Students filled Cramton Auditorium nearly to capacity Monday evening during a lecture from Pulitzer Prize-winning journalist and author Isabel Wilkerson.

The lecture is a part of the College and Arts and Science’s Common Text Project 2011 during which freshman students in English 002 read Wilkerson’s book, “The Warmth of Other Suns.”

Every year, the English department chooses a text for the freshman class to read to introduce them to the “intellectual learning space of Howard University,” according to English department chair Dana Williams, who opened the program.

“[Common Text] helps students see roles as contributors to culture and augments their developing sense of knowledge production,” Williams said.

Wilkerson, who was introduced by Patricia Elam, also an author and professor of English at Howard, entered the stage to a welcoming applause as she began to address the crowd of mostly freshman students.

“I wanted to write this book, because many of us would not exist had not someone in our background done the same thing that people in this book did — including myself,” Wilkerson said.

“The Warmth of Other Suns” is named after a portion of a quote by Richard Wright.

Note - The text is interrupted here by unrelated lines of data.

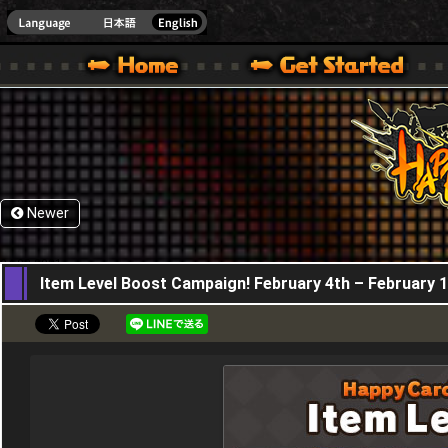
HappyWars
@Happ
XBOX ONE VER.]
 HAPPY WARS OFFICIAL SITE [ XBOX 360,XBOX ONE VER.]
SPECIAL | HAPPY WARS OFFICIAL SITE [ XBOX 360,XBOX ONE VER.]
SUPPORT | HAPPY WARS OFFICIAL SITE [ XB
Newer
04,02,2021
Item Level Boost Campaign! February 4th – February 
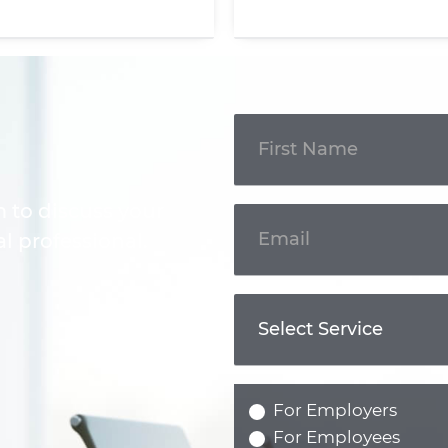
Get In
Touch
m to discuss your
l professional.
For Employers
For Employees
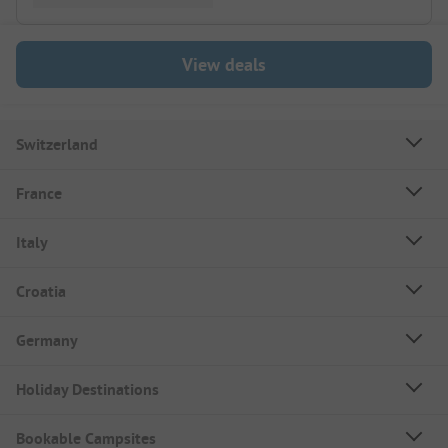
View deals
Switzerland
France
Italy
Croatia
Germany
Holiday Destinations
Bookable Campsites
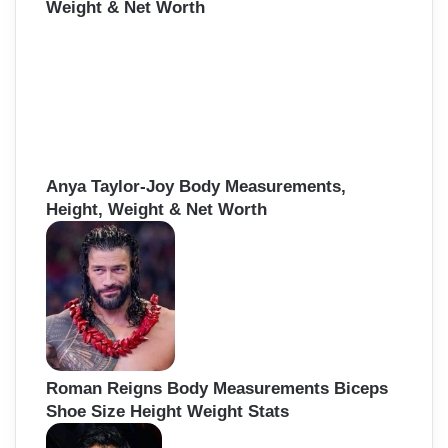
Weight & Net Worth
Anya Taylor-Joy Body Measurements,
Height, Weight & Net Worth
Roman Reigns Body Measurements Biceps
Shoe Size Height Weight Stats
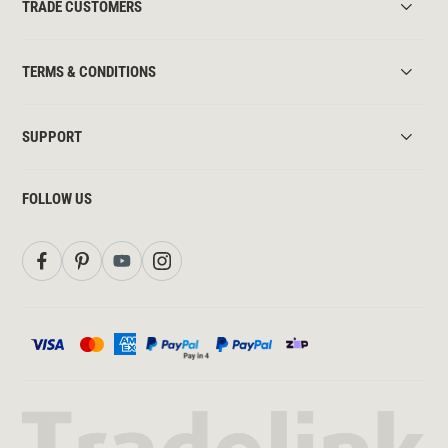
TRADE CUSTOMERS
TERMS & CONDITIONS
SUPPORT
FOLLOW US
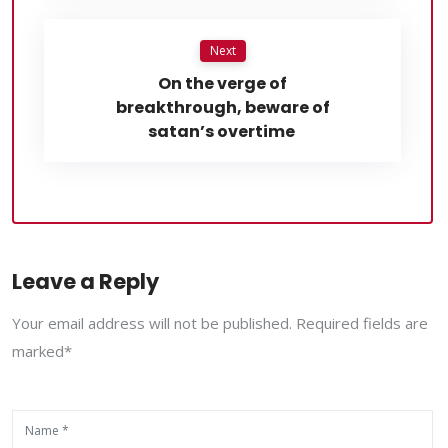
Next
On the verge of
breakthrough, beware of
satan’s overtime
Leave a Reply
Your email address will not be published. Required fields are
marked*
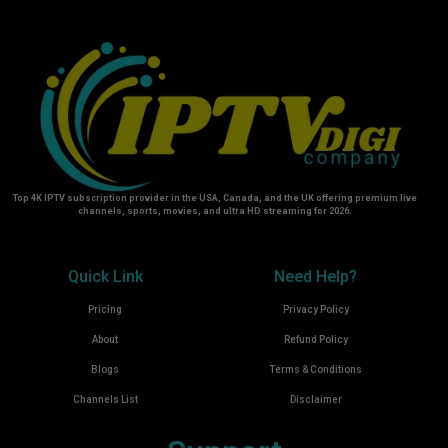
Top 4K IPTV subscription provider in the USA, Canada, and the UK offering premium live
channels, sports, movies, and ultra HD streaming for 2026.
Quick Link
Need Help?
Pricing
Privacy Policy
About
Refund Policy
Blogs
Terms & Conditions
Channels List
Disclaimer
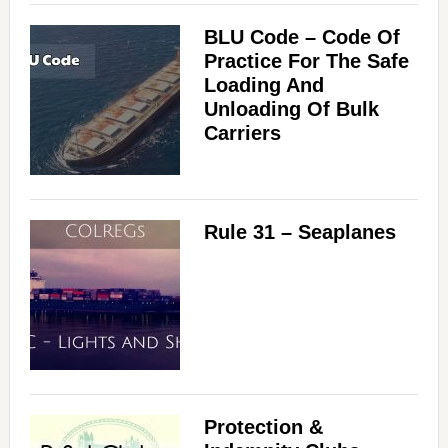
BLU Code – Code Of
Practice For The Safe
Loading And
Unloading Of Bulk
Carriers
Rule 31 – Seaplanes
Protection &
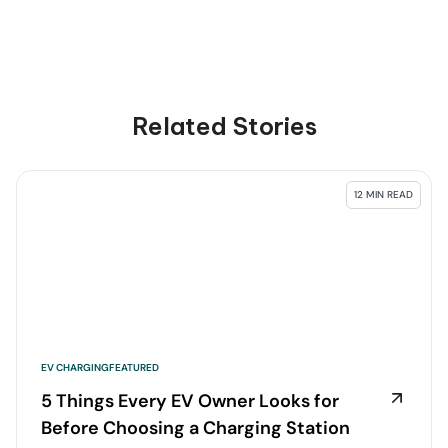
Related Stories
12 MIN READ
EV CHARGING
FEATURED
5 Things Every EV Owner Looks for
Before Choosing a Charging Station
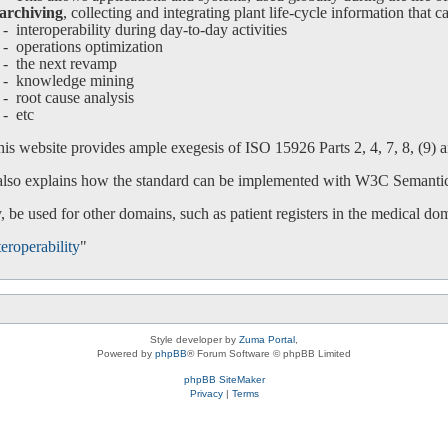
archiving
, collecting and integrating plant life-cycle information that c
interoperability during day-to-day activities
operations optimization
-
the next revamp
-
knowledge mining
-
root cause analysis
-
etc
is website provides ample exegesis of ISO 15926 Parts 2, 4, 7, 8, (9) an
 also explains how the standard can be implemented with W3C Semanti
 be used for other domains, such as patient registers in the medical do
eroperability
"
Style developer by
Zuma Portal
,
Powered by
phpBB
® Forum Software © phpBB Limited
phpBB SiteMaker
Privacy
|
Terms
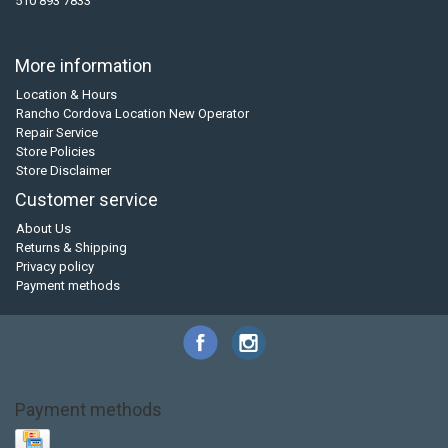
510 893 7833
More information
Location & Hours
Rancho Cordova Location New Operator
Repair Service
Store Policies
Store Disclaimer
Customer service
About Us
Returns & Shipping
Privacy policy
Payment methods
Payment methods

It is based on the Great Migration, which Wilkerson, a former New York Times reporter, calls one of “the most under-reported stories of the 20th century.”

From the beginning of World War I up until the 1970s, more than 6 million black people migrated from the southern states of America to states in the West and North.

“This migration was first time in American history that people who were in the lowest caste showed that they had options and were willing to take them,” Wilkerson said.

For 15 years, Wilkerson conducted more than 1,200 interviews and traveled all over the country to tell the stories of black families and citizens who uprooted themselves from all that they knew to travel to an unknown land for opportunity and a sense of freedom.

Freshman English major Tiffany Brockington read the book for her English class and found it relatable and “real.”

“I love reading so when ever I read I can picture anything,” Brockington said. “Sometimes reading I forgot that this really happened. Some of the instances made me wonder how could they live through that and still want to tell their story.”

Brockington, who is originally from Detroit, says both her paternal and maternal grandfathers moved north during the Great Migration, which really helped her relate to the story.

Wilkerson captured the attention of the crowd of brown faces as she noted the many aspects of African American culture that wouldn’t exist had there not been a Great Migration.

Names like August Wilson, Toni Morrison, Berry Gordy, Diana Ross, Prince and Michael Jackson, Wilkerson said, would be unknown had this historical event not occurred.

“When they leave, they’re not doing it for themselves,” Wilkerson said. “They thought, it may be too late for us, but it’s not too late for children. Not too late for unseen grandchildren.”

“They left for a place that didn’t ultimately claim them. And look what happened because of that.”

Wilkerson ended her lecture with the quote that inspired the title of the book, spoken by Richard Wright.

For more than 30 minutes, students rallied off questions to Wilkerson, who now serves as an associate professor of journalism and narrative non-fiction at Boston University, in an effort to pick her brain about “Warmth” and her experiences in putting the story together.

Freshman English major Derrick Fisher found himself relating to the people in Wilkerson’s book in his own experiences traveling from Alabama to D.C. for college.

“I love that she had the courage to tell the story of this journey, which isn’t often shared, but is an important part of our history,” Fisher said.